Incorporating Evidence into Health Systems in LMIC with Clinical Audits and Feedback: A Tool for Health System Strengthening.

By Kamga Emmanuel, Okwen P Mbah 

Being the future of healthcare in LMIC, evidence-based healthcare ensures patients benefit from best quality healthcare and at cost effective rates. Use of evidence-based medicine has rapidly grown amongst developed countries but it still remains relatively poor in LMIC. Even in sectors where evidence-based guidelines existed, compliance with best practices by healthcare workers have been shown to be weak. An approach of audits and feedback has been shown to be helpful in getting research evidence into practice as it was able to identify barriers and address these as well as facilitate behaviour change in the practice in primary health care.

Given that most health systems in LMIC are based on the reorientation of primary health care system and are now centred on the health district system, this new system provides a unique opportunity for introduction and scaling health interventions and has been used successfully for public health interventions like immunisations programs, integrated management of childhood illnesses, malaria and distribution of mosquito bed nets.
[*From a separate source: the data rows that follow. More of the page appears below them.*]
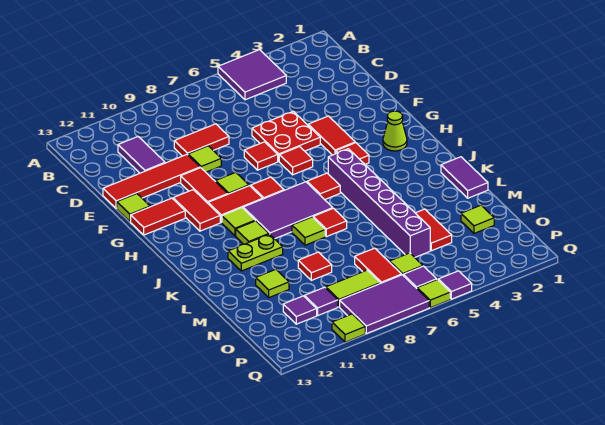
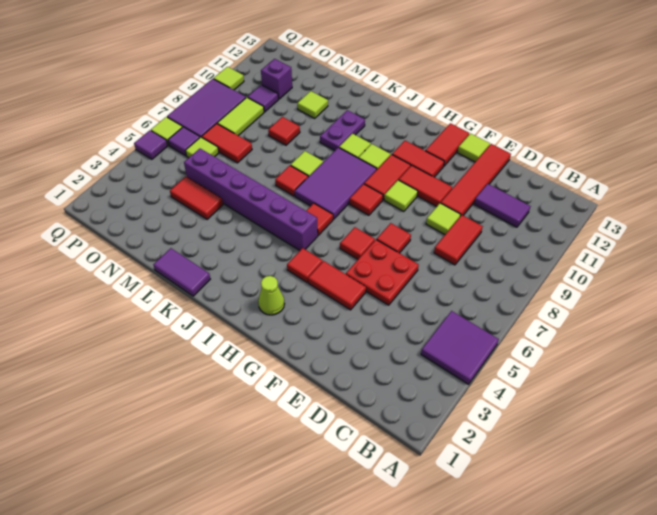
lime plate K10:K11 level 1 -> purple plate K10:K11 level 1
lime tile N2 level 1 -> none
purple tile O11 level 1 -> purple brick O11 level 1

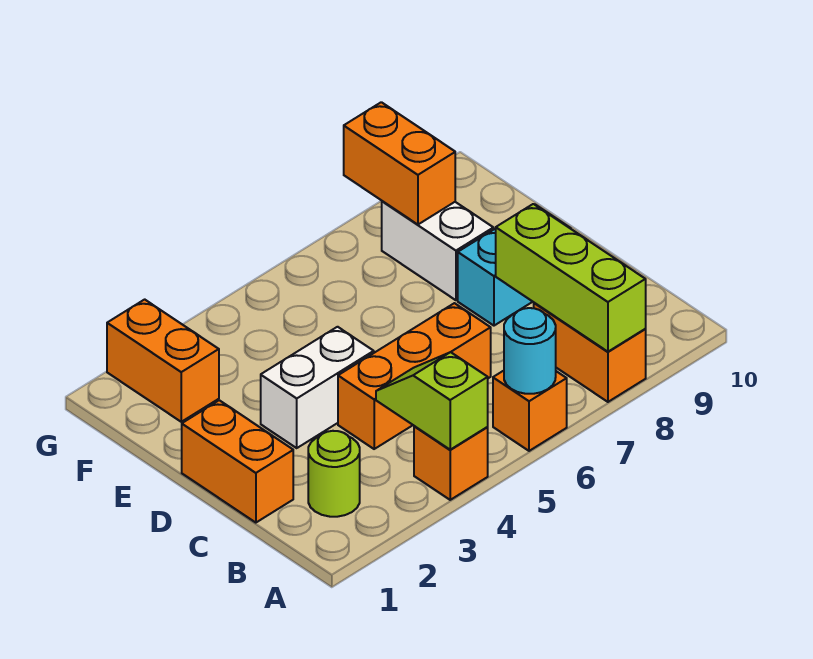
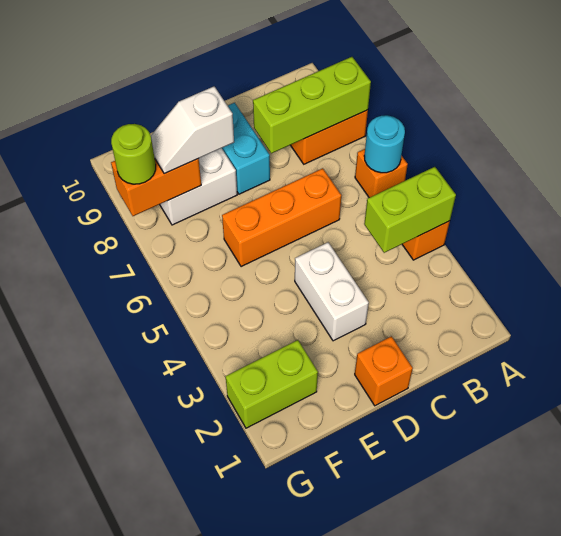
lime slope A4:B4 level 2 top A -> lime brick A4:B4 level 2
lime round brick B2 level 1 -> lime round brick G8 level 3
orange brick C1:D1 level 1 -> orange brick D1 level 1
orange brick C4:C6 level 1 -> orange brick C6:E6 level 1
none -> white slope E8:F8 level 3 top E
orange brick F2:G2 level 1 -> lime brick F2:G2 level 1

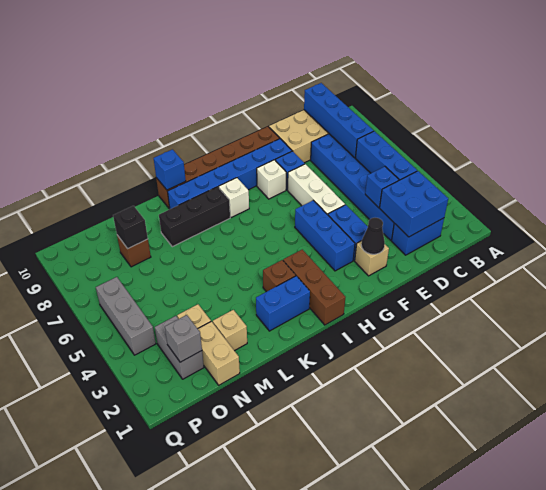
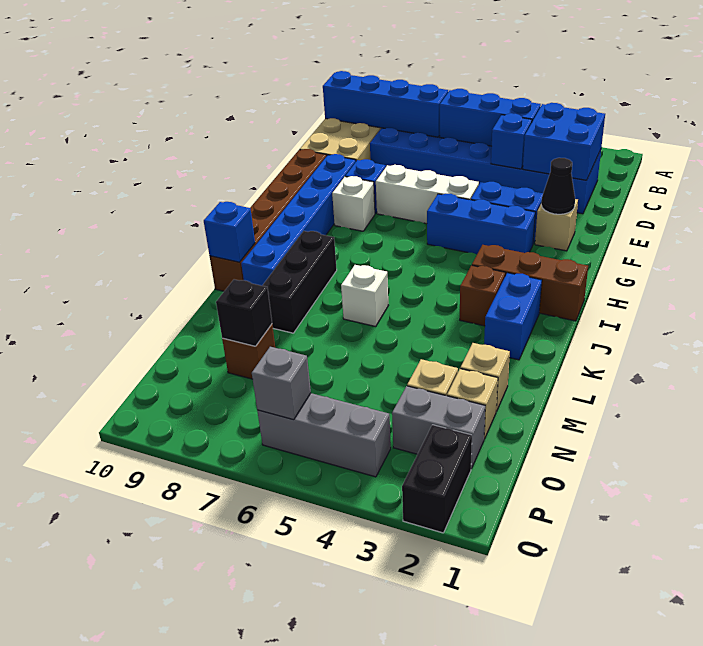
white brick I8 level 1 -> white brick K6 level 1
tan brick N1:N2 level 1 -> tan brick N2 level 1
grey brick O2 level 2 -> grey brick P6 level 2
none -> black brick P2:Q2 level 1

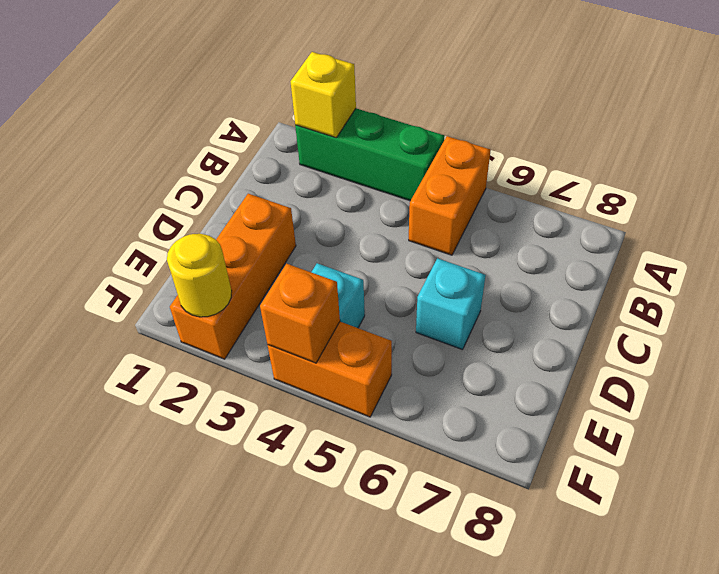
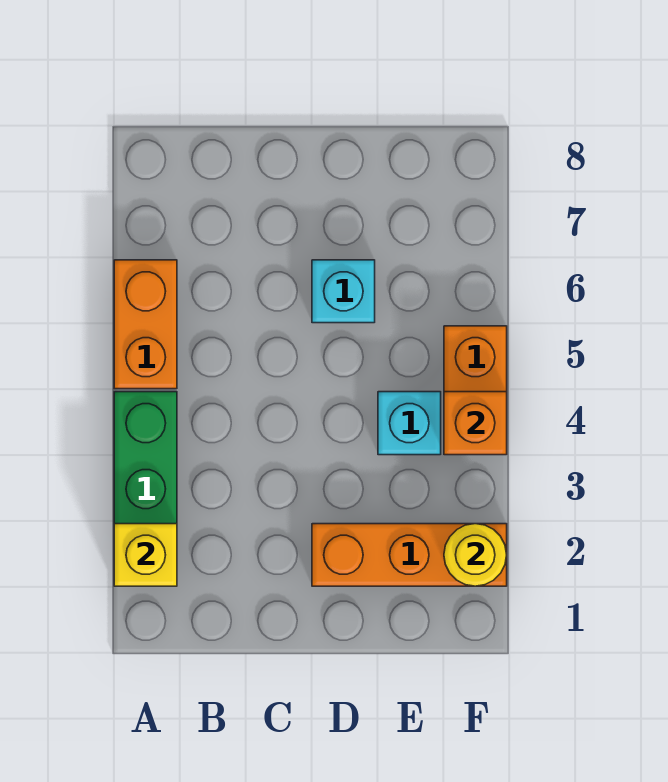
orange brick A5:B5 level 1 -> orange brick A5:A6 level 1

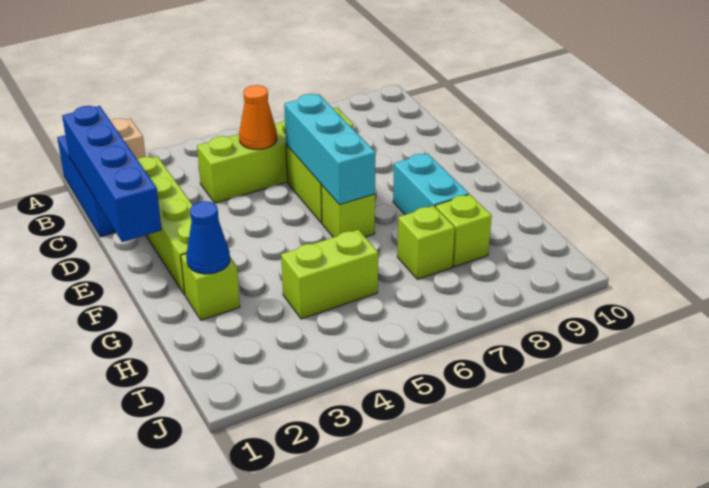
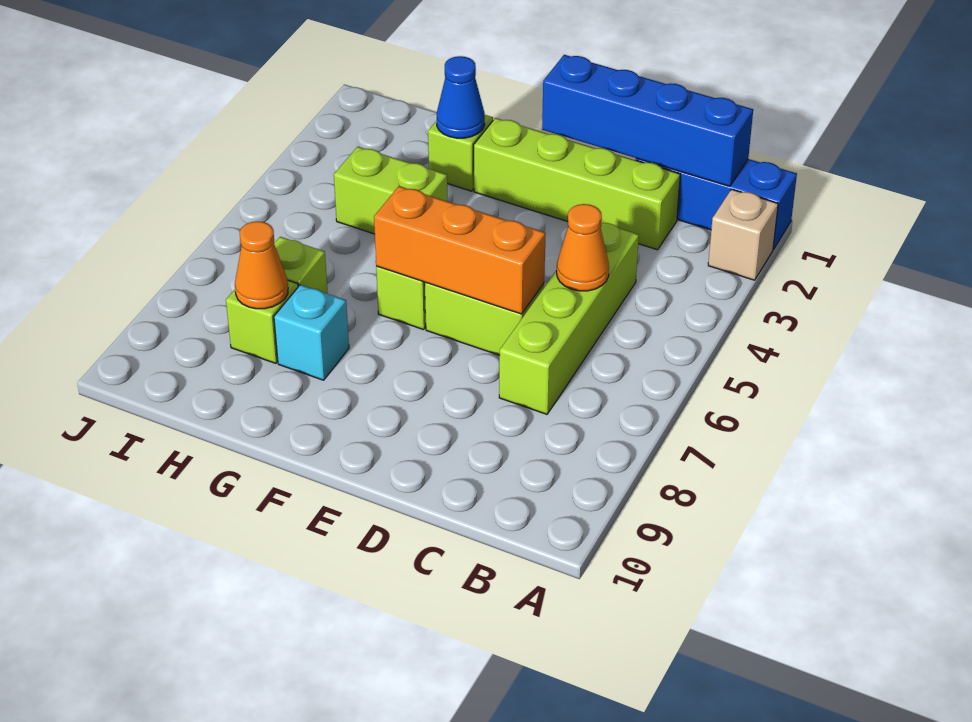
cyan brick D6:F6 level 2 -> orange brick D6:F6 level 2
cyan brick F8:G8 level 1 -> cyan brick G8 level 1
lime brick H4:H5 level 1 -> lime brick G4:H4 level 1
none -> orange cone H8 level 2

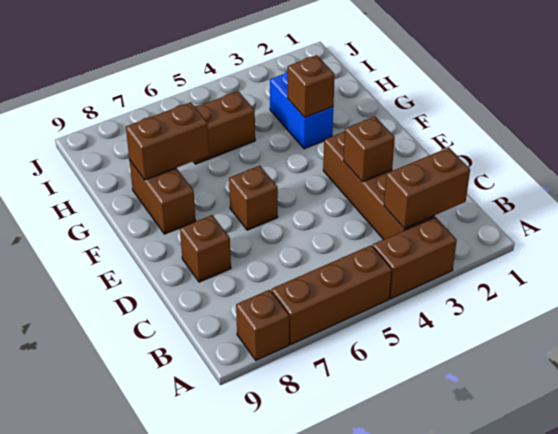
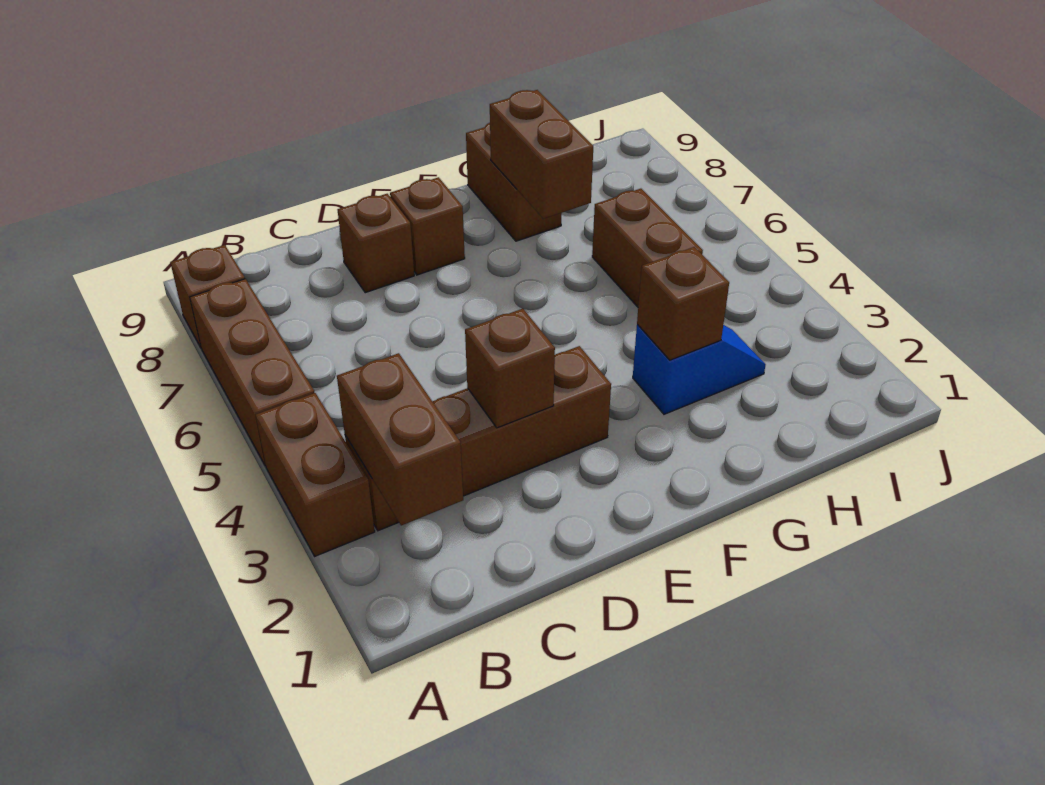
brown brick E6 level 1 -> brown brick E8 level 1
brown brick F8:G8 level 1 -> brown brick G8:G9 level 1
blue brick G3:H3 level 1 -> blue slope G3:H3 level 1 top G

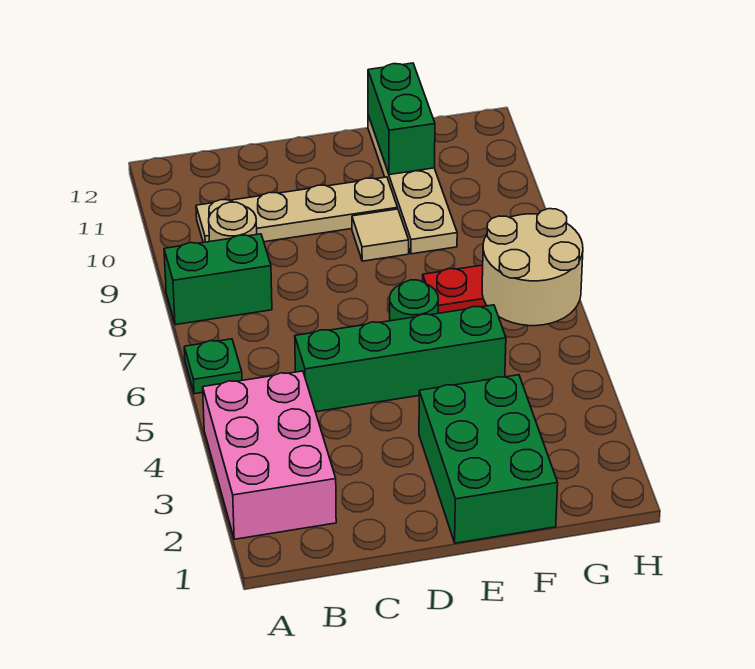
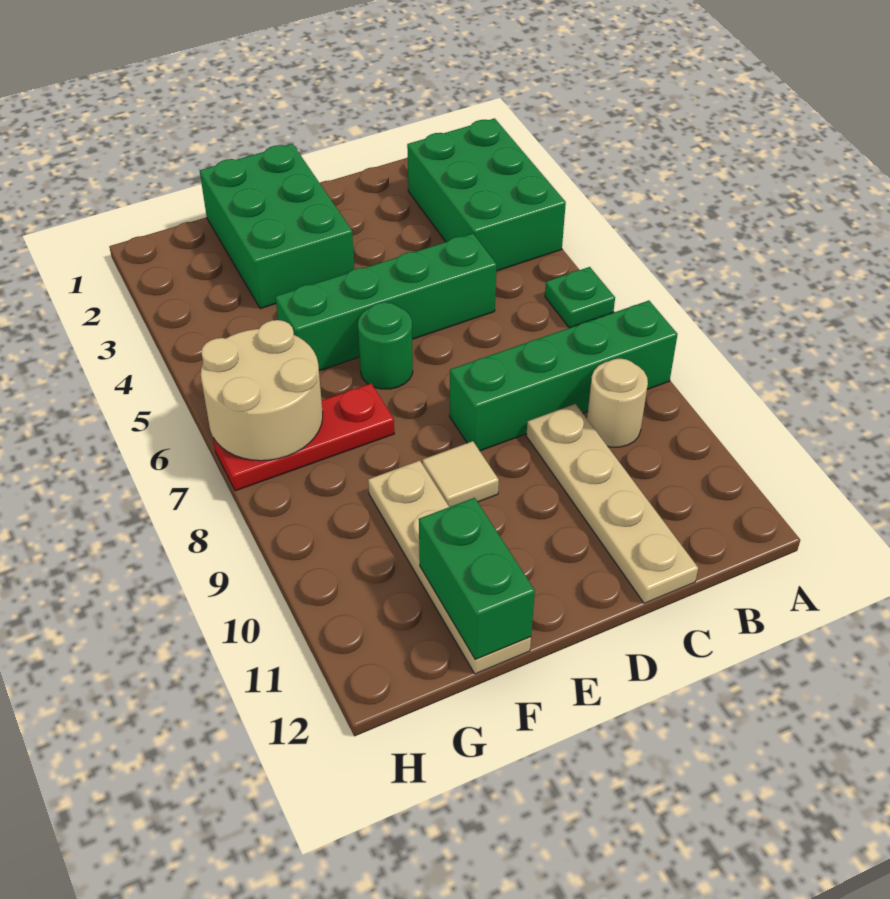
pink brick A2:B4 level 1 -> green brick A2:B4 level 1
green brick A8:B8 level 1 -> green brick A8:D8 level 1
tan plate B10:E10 level 1 -> tan plate C9:C12 level 1

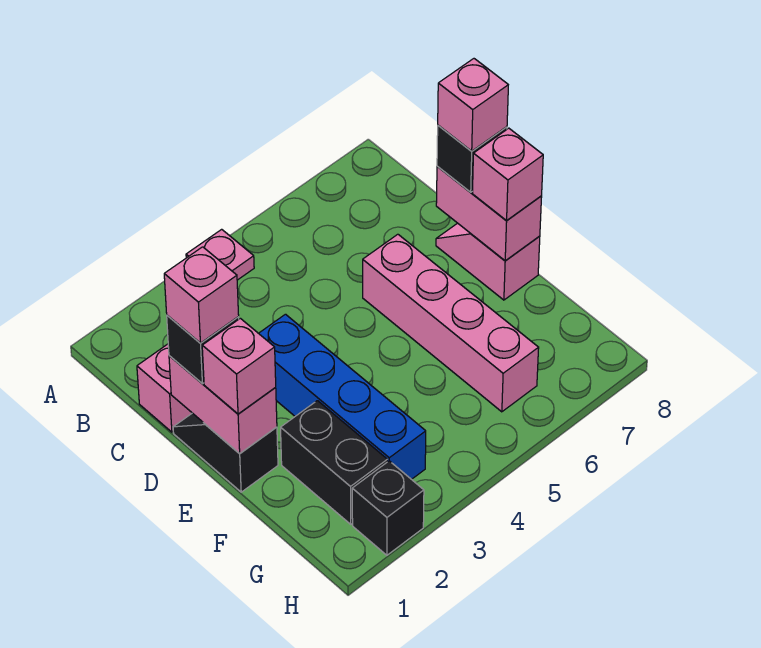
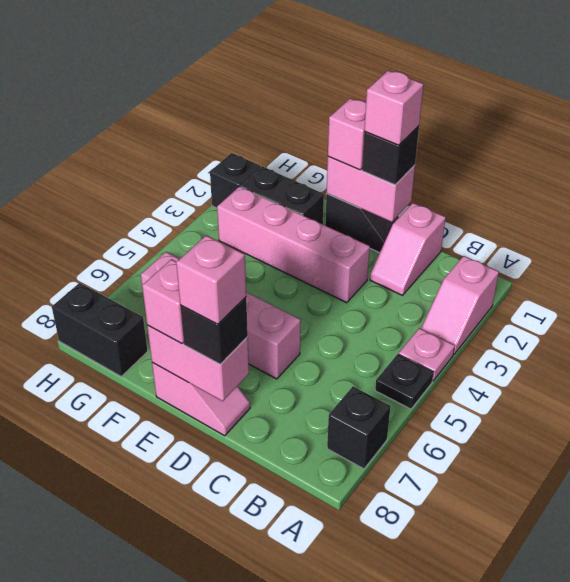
none -> pink slope A2:A3 level 1 top 2
none -> black plate A5 level 1
none -> black brick A7 level 1
blue brick D3:G3 level 1 -> pink brick D3:G3 level 1
none -> black brick G8:H8 level 1

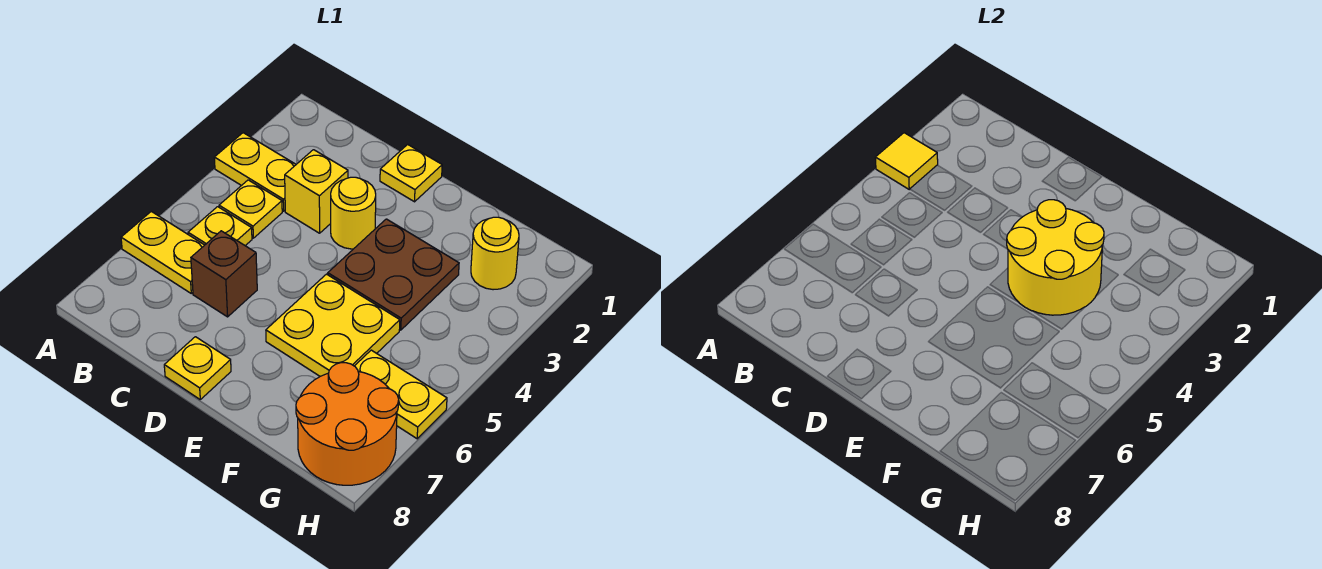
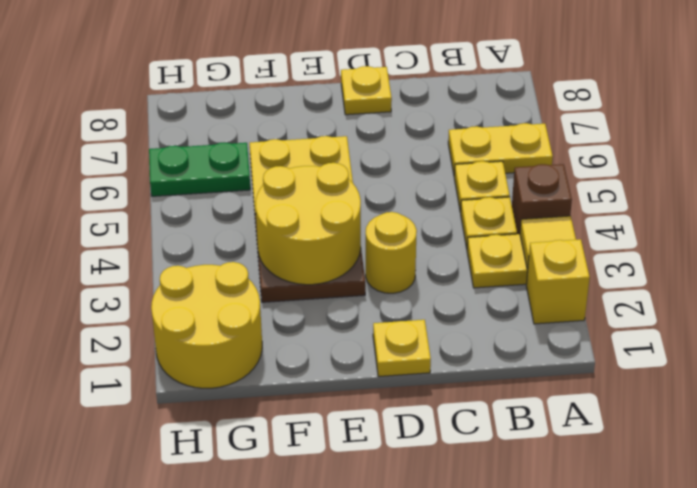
yellow brick C3 level 1 -> yellow brick A2 level 1
brown brick C6 level 1 -> brown brick A4 level 1
yellow round brick G2 level 1 -> yellow round brick G1:H2 level 1
yellow plate G6:H6 level 1 -> green plate G6:H6 level 1
orange round brick G7:H8 level 1 -> none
A good body of evidence suggests that incorporating clinical audits and feedback at district health service level could potentially be a game changer for evidence implementation in LMICs and hence help with health system strengthening. With the approach we developed, we are able to funnel the evidence at the health district level where we now use the process of clinical audit and feedback for implementation. Introducing the implementation at district level is helpful for systematisation, ownership, sustainability and opportunities to exploit existing structures like lay health workers and existing programs like performance-based financing or community mutual health schemes.

There is a critical need for larger scale rigorous impact evaluation studies to assess how these may work in LMIC health systems with larger number of health facilities and using a district perspective. The approach facilitates access and use of available evidence through development of evidence-based criteria, bringing about uniform evidence-based practice within the health district. There is the need to incorporate this into health systems as a smart approach to evidence based care in LMIC.